Liberty Health Sciences Finalizes Florida Land Acquisition Agreement

Liberty Health Sciences announces definitive agreement for the acquisition of a 387-acre parcel of land in Gainesville, Florida

Acquisition includes 200,000 square feet of greenhouse and processing facilities and a cash balance of up to $17.3 million

TORONTO, Jan. 31, 2018 /PRNewswire/ – Liberty Health Sciences Inc. (CSE: LHS) (OTCQX: LHSIF) (“Liberty” or the “Company”) announced today that it has entered into a definitive share purchase agreement (the “Definitive Agreement”) with 242 Cannabis Canada Ltd. to acquire all of the issued and outstanding shares (the “Purchased Shares”) of its wholly-owned subsidiary, 242 Cannabis, LLC, a Florida limited liability company, which includes a 387-acre parcel of land in Gainesville, Florida (the “Property”) which was previously owned by Alico Citrus Nursery, LLC, a Florida limited liability company (“Alico”).

The Property includes over 200,000 square feet of state-of-art greenhouses, head houses, tissue culture lab and processing facilities. Liberty plans to retrofit the facilities over the coming months to include a 16,000-square-foot processing area that will be used for extraction and refining of cannabis oils. It will be equipped to produce vaporizer products including preloaded disposable pens, cartridges and pods. Liberty will continue to offer other dosage forms such as capsules, oral solutions (tinctures) and topicals. In addition, the processing area will also have a commercial kitchen for the production of edibles and chewable dosage forms, once the state has defined and promulgated the necessary regulations to govern edible and chewable dosage forms.

The retrofitted facilities will enable the Company to expand production capacity a year sooner than projected, in order to meet the growing patient demand in Florida. Upon completion, Liberty will be one of the leading medical cannabis providers in the Florida market with an expected annual capacity of 12,000 kg of high quality, affordable, medical cannabis. Liberty’s ability to cultivate at this new facility will be subject to the receipt of all required approvals and/or authorizations from the Florida Department of Health, Office of Medical Marijuana Use.

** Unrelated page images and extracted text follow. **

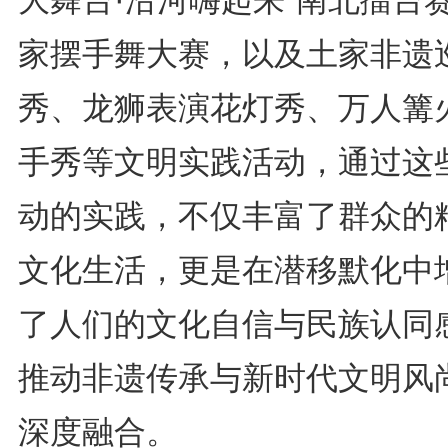
大舞台·沿河嗨起来”南北擂台
家摆手舞大赛，以及土家非遗
秀、龙狮表演花灯秀、万人篝
手秀等文明实践活动，通过这
动的实践，不仅丰富了群众的
文化生活，更是在潜移默化中
了人们的文化自信与民族认同
推动非遗传承与新时代文明风
深度融合。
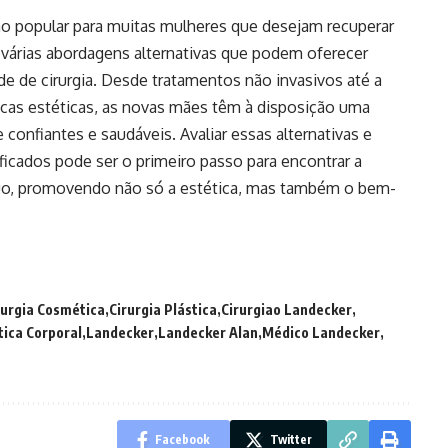
o popular para muitas mulheres que desejam recuperar
m várias abordagens alternativas que podem oferecer
de de cirurgia. Desde tratamentos não invasivos até a
icas estéticas, as novas mães têm à disposição uma
 confiantes e saudáveis. Avaliar essas alternativas e
ificados pode ser o primeiro passo para encontrar a
duo, promovendo não só a estética, mas também o bem-
rurgia Cosmética
Cirurgia Plástica
Cirurgiao Landecker
tica Corporal
Landecker
Landecker Alan
Médico Landecker
Facebook
Twitter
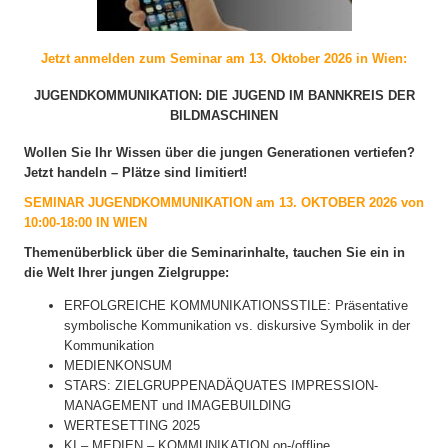
Jetzt anmelden zum Seminar am 13. Oktober 2026 in Wien:
JUGENDKOMMUNIKATION: DIE JUGEND IM BANNKREIS DER
BILDMASCHINEN
Wollen Sie Ihr Wissen über die jungen Generationen vertiefen?
Jetzt handeln – Plätze sind limitiert!
SEMINAR JUGENDKOMMUNIKATION am 13
. OKTOBER 2026
von
10:00-18:00 IN WIEN
Themenüberblick über die Seminarinhalte, tauchen Sie ein in
die Welt Ihrer jungen Zielgruppe:
ERFOLGREICHE KOMMUNIKATIONSSTILE: Präsentative
symbolische Kommunikation vs. diskursive Symbolik in der
Kommunikation
MEDIENKONSUM
STARS: ZIELGRUPPENADÄQUATES IMPRESSION-
MANAGEMENT und IMAGEBUILDING
WERTESETTING 2025
KI – MEDIEN – KOMMUNIKATION on-/offline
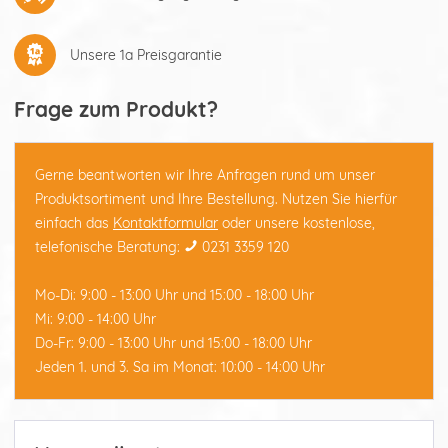
Unsere 1a Preisgarantie
Frage zum Produkt?
Gerne beantworten wir Ihre Anfragen rund um unser
Produktsortiment und Ihre Bestellung. Nutzen Sie hierfür
einfach das
Kontaktformular
oder unsere kostenlose,
telefonische Beratung:
0231 3359 120
Mo-Di: 9:00 - 13:00 Uhr und 15:00 - 18:00 Uhr
Mi: 9:00 - 14:00 Uhr
Do-Fr: 9:00 - 13:00 Uhr und 15:00 - 18:00 Uhr
Jeden 1. und 3. Sa im Monat: 10:00 - 14:00 Uhr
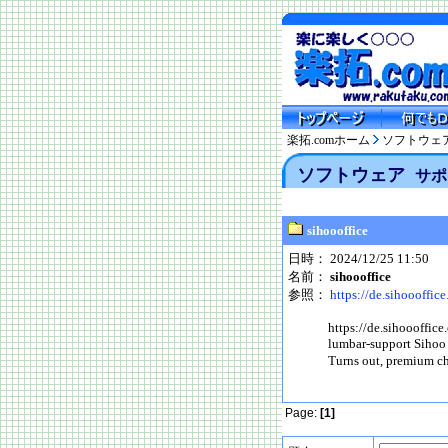
楽拓.comホーム
ソフトウェ
ソフトウェア
サポ
sihoooffice
日時： 2024/12/25 11:50
名前：
sihoooffice
参照：
https://de.sihoooffic
https://de.sihoooffic
lumbar-support Sihoo 
Turns out, premium c
Page:
[1]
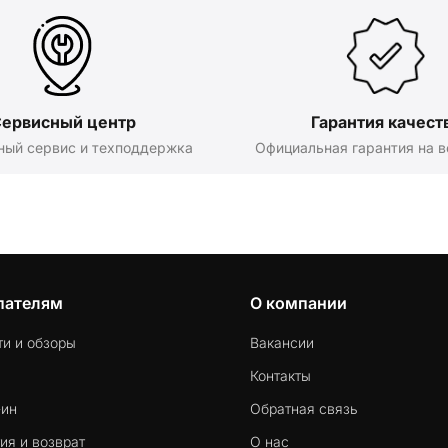
ервисный центр
Гарантия качест
ный сервис и техподдержка
Официальная гарантия на в
пателям
О компании
ти и обзоры
Вакансии
Контакты
-ин
Обратная связь
ия и возврат
О нас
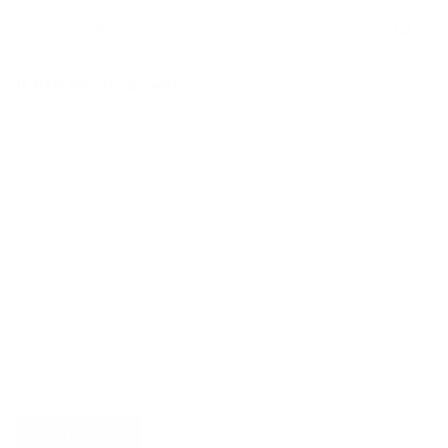
Om het even
Ik heb een vraag over
Verstuur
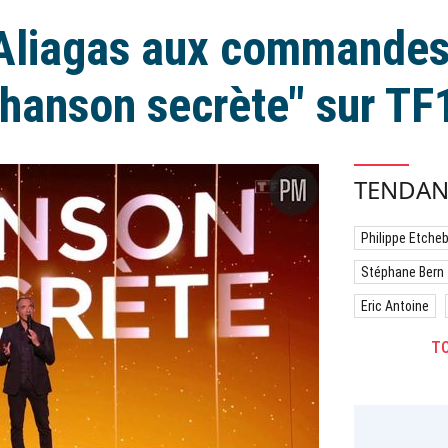
Aliagas aux commandes
hanson secrète" sur TF
TENDAN
Philippe Etche
Stéphane Bern
Eric Antoine
TO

With this acquisition we’re accelerating our aggressive growth strategy to more quickly meet the increasing demand for high-quality medical cannabis in Florida. Bringing this additional capacity to the market sooner represents another important milestone in our unwavering commitment to serving Florida’s patients in need.

George Scorsis, Director and CEO of Liberty

The proposed acquisition will be completed through a series of transactions. 242 Cannabis, LLC previously entered into an asset purchase agreement with Alico to acquire the Property. The Company expects 242 Cannabis, LLC’s purchase of the Property and the subsequent purchase by the Company of the Purchased Shares to close on or prior to February 9, 2018, and closing is subject to customary conditions, including confirmation of title, receipt of environmental assessments and surveys as well as the satisfaction of other customary conditions in accordance with the Definitive Agreement.

As consideration for the Purchased Shares, the Company will issue 18,815,322 units of the Company, with each unit being comprised of one common share of the Company issued at a common share price of $1.6476 and one-half common share purchase warrant, with each whole warrant exercisable into common shares of the Company at an exercise price of $2.07 per common share for a period of three years from the closing date of the acquisition. The Company has received conditional approval from the CSE for the issuance of such securities in respect of the transactions contemplated under the Definitive Agreement.

An integral part of the proposed acquisition of the Purchased Shares, the Company shall receive a cash balance of up to $17.3 million in 242 Cannabis, LLC. Approximately $3 million in cash will be held back under the Definitive Agreement as a purchase price adjustment, subject to the achievement of certain performance targets by the Company.

The Company also confirms the previously announced bought deal equity financing of units of the Company has been mutually terminated by the Company and the underwriters, Clarus Securities Inc. and AltaCorp. Capital Inc., in accordance with the terms of the Underwriting Agreement dated January 10, 2018.

For more information on Liberty please visit www.libertyhealthsciences.com

About Liberty Health Sciences Inc.

Liberty Health Sciences Inc. (“Liberty”) is an investor and operator in the medical cannabis market, capitalizing on new and existing opportunities in U.S. states where medical cannabis is legal. Liberty’s stringent investment criteria for expansion maximizes returns to shareholders, while focusing on significant near- and mid-term opportunities.  Liberty has an extensive background in highly regulated industries, with expertise in becoming a low-cost producer.  Liberty leverages commercial greenhouse knowledge to deliver high-quality, clean and safe pharmaceutical grade cannabis to patients.